At the gym, I could go up to one of the women on steroids and tell her the drug isn’t favoring her, her jaw becoming square and her voice deep like a smoker’s rattle. Or I could go up to one of the half naked women and tell her she ought to cover up a bit more, a brush of belly tucked in by a T-shirt, simple. I could tell a male bodybuilder who has petite ankles that I wish I had his ankles, watch him cringe, his mouth forming a little o. There is the world’s loudest human; her conversation, heard in every corner of the gym, whom I could tell to tone it down. I might tell her to shut up, leaving her standing there, eyes wide, a puppy trained to silence.

At the library, the voices that I hear feed me words to repeat to patrons. The words are dehumanizing. If said, I would lose my job, rightly so.

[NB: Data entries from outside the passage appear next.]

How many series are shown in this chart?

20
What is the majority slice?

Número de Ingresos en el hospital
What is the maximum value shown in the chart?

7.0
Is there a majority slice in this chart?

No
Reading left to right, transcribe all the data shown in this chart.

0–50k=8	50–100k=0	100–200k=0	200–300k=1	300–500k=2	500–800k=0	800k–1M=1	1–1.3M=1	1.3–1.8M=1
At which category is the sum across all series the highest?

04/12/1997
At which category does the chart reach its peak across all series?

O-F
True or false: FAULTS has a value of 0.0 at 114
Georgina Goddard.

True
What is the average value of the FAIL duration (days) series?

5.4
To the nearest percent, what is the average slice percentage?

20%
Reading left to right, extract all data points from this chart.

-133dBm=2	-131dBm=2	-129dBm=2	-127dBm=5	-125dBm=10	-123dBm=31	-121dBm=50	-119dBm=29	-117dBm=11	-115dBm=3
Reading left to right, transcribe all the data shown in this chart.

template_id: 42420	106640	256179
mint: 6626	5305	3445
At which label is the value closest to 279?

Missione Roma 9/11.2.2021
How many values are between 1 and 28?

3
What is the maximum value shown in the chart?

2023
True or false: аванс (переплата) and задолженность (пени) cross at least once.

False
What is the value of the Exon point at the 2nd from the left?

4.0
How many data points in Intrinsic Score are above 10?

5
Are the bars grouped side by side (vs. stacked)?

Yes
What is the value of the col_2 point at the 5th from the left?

At coffee houses, I might intentionally tip people’s coffee into their laps, hoping the coffee is not so hot it burns, not wanting to harm, simply wanting to play like a child throwing her sippy cup to the floor, giggling as she does it.

At twelve step meetings, I could tell the speaker to fuck off and sit down, raising the eyebrows of all in the room.

When in the grocery store, I would throw bananas to the floor and step on them, felling their squish like mud that has yet to harden. I could let the cashier know she is ringing up items too slowly, delaying my exit.

I am glad I don’t create trouble. It would leave me feeling bad like an adolescent who pees in his bed. Or like a girl rejected by a boy with a head of thick hair that flops to the side, hiding one eye.